Tracking Scott Joplin’s Career through Primary Sources

Scott Joplin, now considered the most premier composer of ragtime, led a complicated professional and personal life. He found extreme fame within his traditional ragtimes, including “The Maple Leaf Rag” and “The Entertainer,” however, was consistently on the poverty line, forced to sell his possessions and manuscripts. In examining newspaper articles, we can examine the public perception of Joplin and also review these writings with historical perspective. 

Newspaper from Joplin’s early career.

Article describing the Joplin’s opera A Guest of Honor

This article, published in the Plaindealer of Topeka, Kansas, predicts Joplin’s rise to fame following the publication of the Maple Leaf Rag. Joplin had yet to become the “King of Ragtime,” a moniker that he would later inherit. 

This article from The Freeman, an Indianapolis  newspaper, references “The Guest of Honor,” Joplin’s opera. An opera company of 30 toured the opera during the early 1900s, however, nearly all traces of this opera have been lost. In what we could consider the worst streak of archival luck, during the tour, the receipt stubs were stolen, and Joplin was forced to sell his manuscript to pay for the opera’s boarding house fees. We know that this opera existed from these types of articles, however, the opera itself is completely lost. 

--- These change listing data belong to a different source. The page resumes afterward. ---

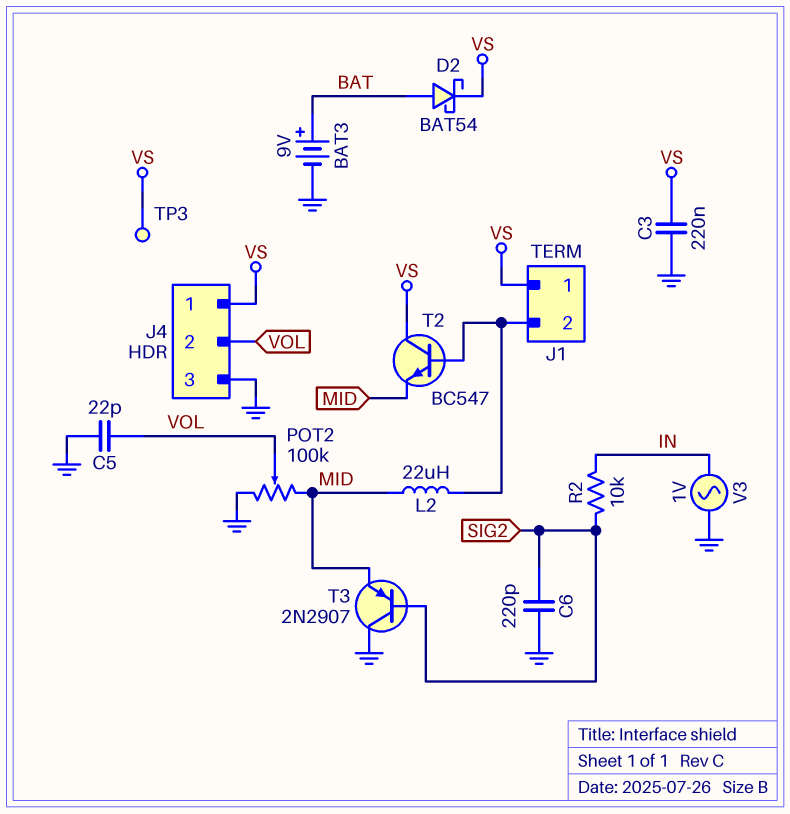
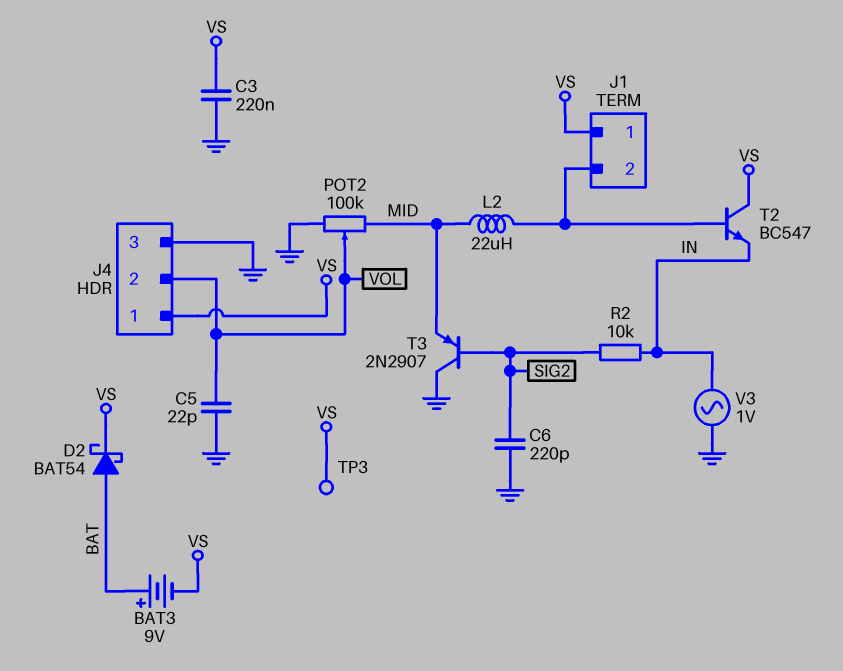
BAT3: 9V (plus BAT, minus GND) -> 9V (plus BAT, minus VS)
T2: NPN BC547 (B J1/2, C VS, E MID) -> NPN BC547 (B J1/2, C VS, E IN)

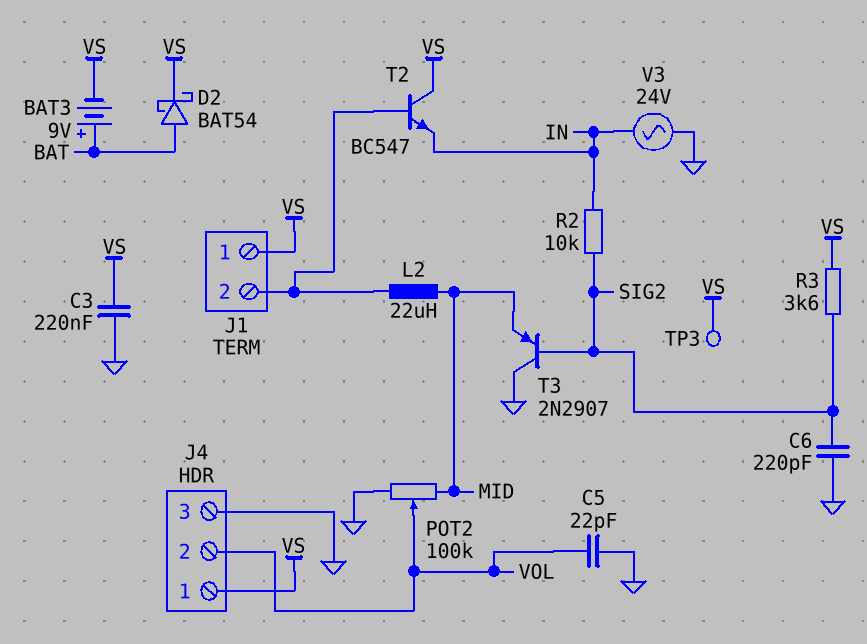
R3: none -> 3.6k (SIG2, VS)
V3: AC 1V (GND, IN) -> AC 24V (GND, IN)

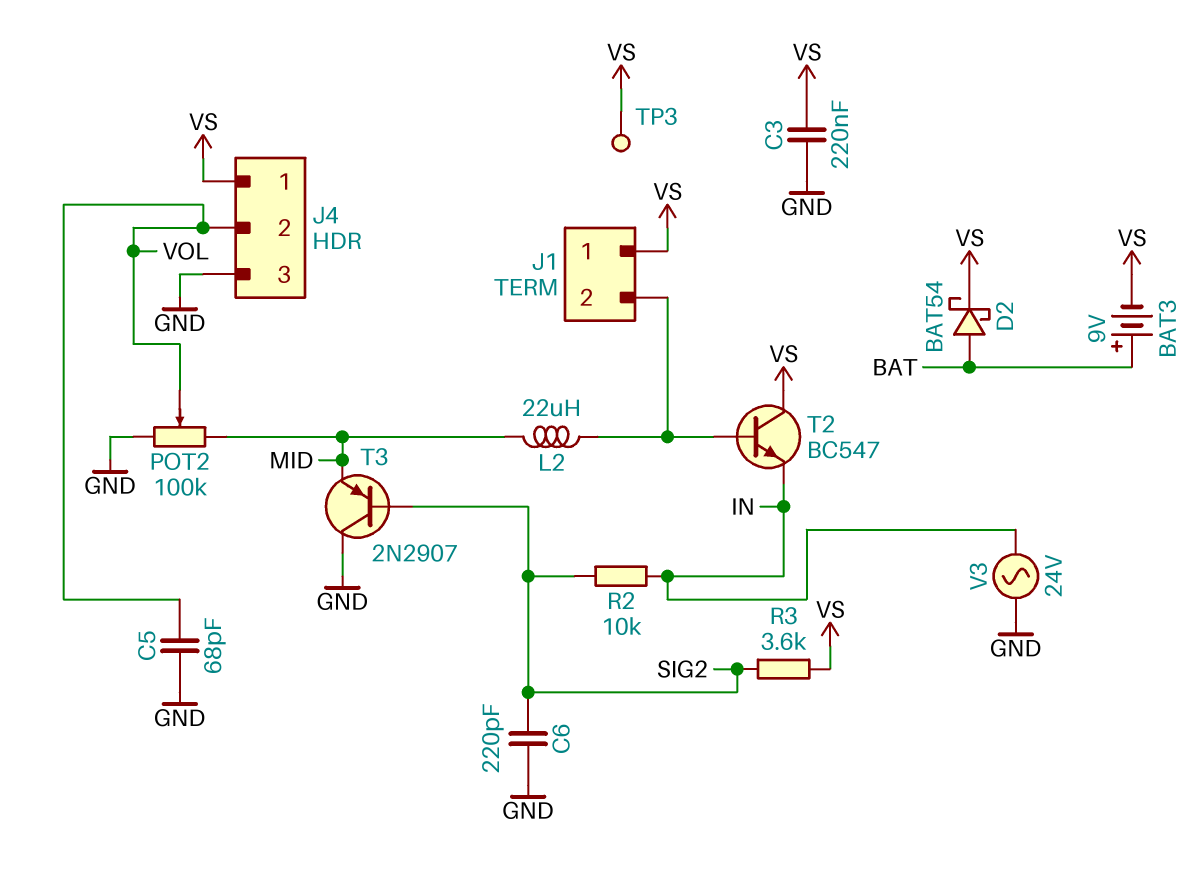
C5: 22pF (GND, VOL) -> 68pF (GND, VOL)

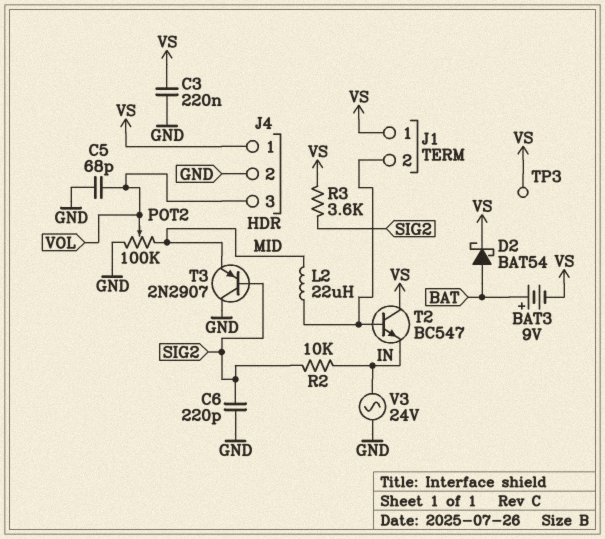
J4 pin 2: VOL -> GND
J4 pin 3: GND -> VOL

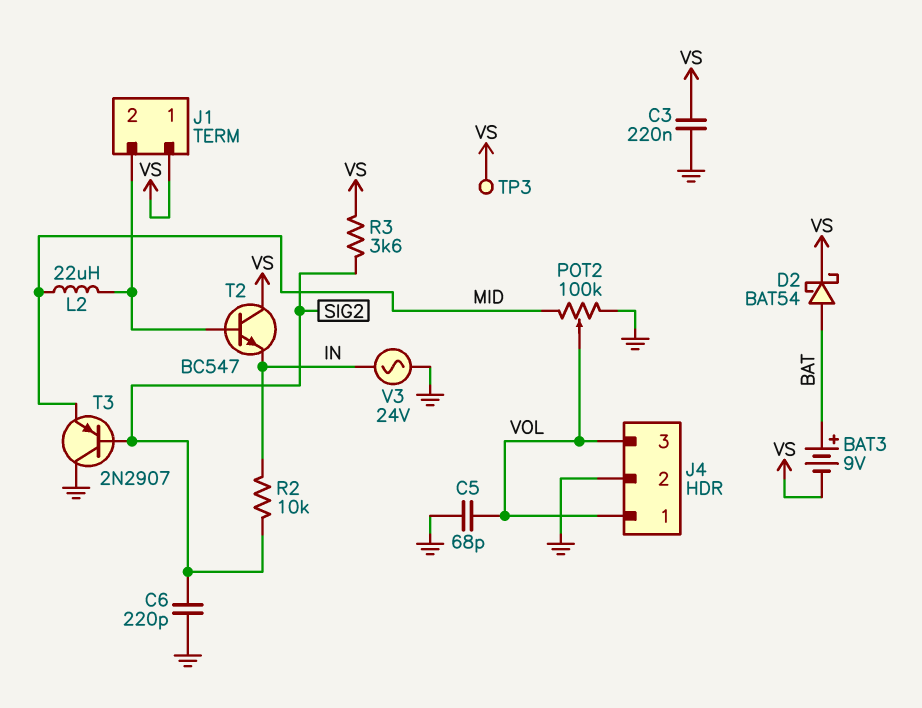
J4 pin 1: VS -> VOL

Newspaper article describing the end of Joplin’s life

Joplin fell ill to syphilis around 1910, and this article, also from the Freeman, references Joplin’s losing battle. While this newspaper was published in 1916, Joplin struggled with dementia related to his syphilis as early as 1914, and he was hospitalized in January 1917 and died in April. 


“Best on the American Stage. World’s Fair Band Gives Third Grand Ball-Against ‘Jim Crowism’.” Freeman (Indianapolis, Indiana) XVI, no. 7, February 14, 1903: [2]. Readex: African American Newspapers.

“Jack Trotter’s New York Notes of Stage And Sport Stars That Shine On Many Circuits.” Freeman (Indianapolis, Indiana), October 21, 1916: 4. Readex: African American Newspapers.

“Personal Notes.” Plaindealer (Topeka, Kansas) II, no. 35, August 31, 1900: [3]. Readex: African American Newspapers.

“Scott Joplin A King His Long Suit Is Catchy Rag Time Music. [Illegible] Raised In.” Sedalia Times (Sedalia, Missouri), June 13, 1903: 1. Readex: African American Newspapers. 


Friar, Kendra Kay. “Scott Joplin: A Guide for Music Educators PART I—A Ragtime Life.” General music today 34, no. 3 (2021): 29–35.